What makes this interesting are the two routes vendors are going.
- Include it at no additional charge
- Charging a one time fee
I like including it an no additional charge. I mean there are dozens of ways to integrate the cost into something else, so why deal with the headache of explaining why they should pay extra for it, when you can toss it in as a benefit.
The 3Cs – Compliance, Certificates and CEUs
Certificates has always been a feature that most vendors have offered in the past few years. But in the past 6 months more and more vendors are going that route with special bonuses such as
- Select various templates – beyond uploading your own
- Auto sending certificate to end user
- Tying it in with certification – especially with performance mgt/talent mgt features – as if unless you offer PM/TM it won’t exist – guess what for most vendors it does
As more people jump into the certification angle, the ability to track CEUs is becoming more apparent.
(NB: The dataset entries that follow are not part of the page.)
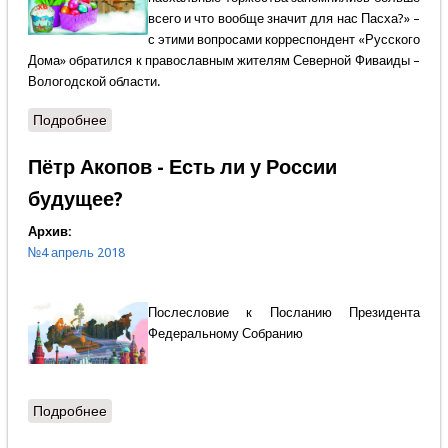
всего и что вообще значит для нас Пасха?» –
с этими вопросами корреспондент «Русского
Дома» обратился к православным жителям Северной Фиваиды –
Вологодской области.
Подробнее
о Пётр Давыдов - Слёзы, радость, торжество!
Пётр Акопов - Есть ли у России
будущее?
Архив:
№4 апрель 2018
Послесловие к Посланию Президента
Федеральному Собранию
Подробнее
о Пётр Акопов - Есть ли у России будущее?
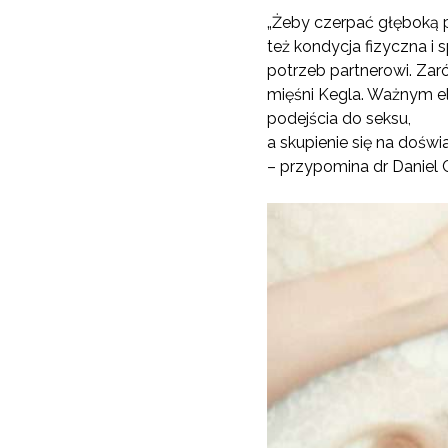
„Żeby czerpać głęboką p
też kondycja fizyczna i
potrzeb partnerowi. Za
mięśni Kegla. Ważnym e
podejścia do seksu,
a skupienie się na doświ
– przypomina dr Daniel 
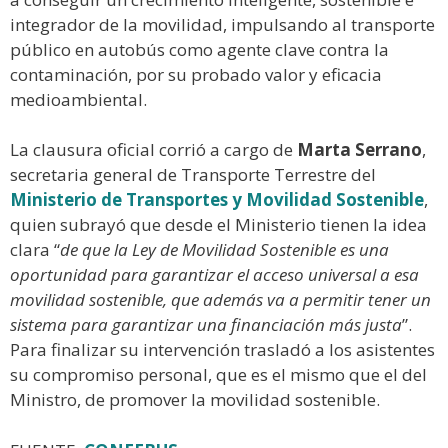
integrador de la movilidad, impulsando al transporte
público en autobús como agente clave contra la
contaminación, por su probado valor y eficacia
medioambiental.
La clausura oficial corrió a cargo de
Marta Serrano
,
secretaria general de Transporte Terrestre del
Ministerio de Transportes y Movilidad Sostenible
,
quien subrayó que desde el Ministerio tienen la idea
clara “
de que la Ley de Movilidad Sostenible es una
oportunidad para garantizar el acceso universal a esa
movilidad sostenible, que además va a permitir tener un
sistema para garantizar una financiación más justa
”.
Para finalizar su intervención trasladó a los asistentes
su compromiso personal, que es el mismo que el del
Ministro, de promover la movilidad sostenible.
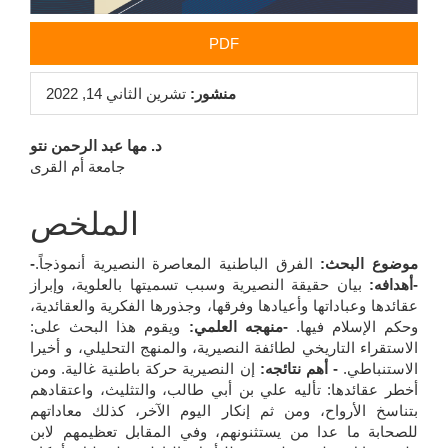
PDF
منشور:
تشرين الثاني 14, 2022
محتوى
د. مها عبد الرحمن نتو
جامعة أم القرى
المقالة
الرئيسي
الملخص
-موضوع البحث:
الفرق الباطنية المعاصرة النصيرية أنموذجاً.
-أهدافه:
بيان حقيقة النصيرية وسبب تسميتها بالعلوية، وإبراز
عقائدها وعباداتها وأعيادها وفرقها، وجذورها الفكرية والعقائدية،
وحكم الإسلام فيها.
-منهجه العلمي:
ويقوم هذا البحث على:
الاستقراء التاريخي لطائفة النصيرية، والمنهج التحليلي، و أخيرا
الاستنباطي.
- أهم نتائجه:
إن النصيرية حركة باطنية غالية. ومن
أخطر عقائدها: تأليه علي بن أبي طالب، والتثليث، واعتقادهم
بتناسخ الأرواح، ومن ثم إنكار اليوم الآخر، كذلك معاداتهم
للصحابة ما عدا من يستثنونهم، وفي المقابل تعظيمهم لابن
Yes there were plenty of vendors who did this in the past, but CEUs including monitoring your continued need for accreditation (for whatever) is on the rise. At one time you only saw it with vendors whose systems targeted specific verticals. Not anymore.
There are several verticals that people acquire CEUs and similar to maintain their certification which most people are aware of – i.e. industries. But how many people are aware of various associations who require them OR specific job roles?
Vendors offering compliance has been around for many years, but again it is on the rise – especially with the magical word “regulatory”.
The funny thing is that for vendors who offer “regulatory”, the number who do not interface in some form with specific regulatory agencies is staggering. The anti-argument for it – is that their customers do not want this feature and/or the accessing for auditing is worrisome from privacy concerns.
Whatever. A bonus is the number of vendors who are not going to the digital signature route for compliance, audit tracking, etc. If your country, state or province accepts digital signatures for legality purposes, than why not seek that in a system?
Especially one you are using for its regulatory/compliance and work audits?
Two more Trends
You can view them via my E-Learning 24/7 newsletter, which is 100% free and comes out monthly. The newsletter always includes two trends, one hot market, what is happening now and marketing buzz word. It also includes social sharing with Facebook, Twitter, Google+, Linkedin and Pinterest.
These are just some really hot LMS trends through July, which is typically one of the hottest months of the year for most of the world.
Of course, there are LMS features in pipe including multiple editions, selling courses similar to an e-learning marketplace and viewing on tablets and other mobile devices.
And yes, there are systems who are offering some features no one else is doing – THANK YOU.
However, there continues to be a gerbil in the wheel mentality.
The same mentality we see when watching a halftime show featuring a band or someone shooting a basketball with a chance to win 1 million dollars if they can toss it from the other side of the court, blindfolded and people screaming in their ears (that would be awesome, actually).
Halftime has become synonymous with gimmicks and all other shlock that is readily available for your eyes to see.
The LMS market is the same way.
Seeing is believing.
And I believe we are seeing something wonderful.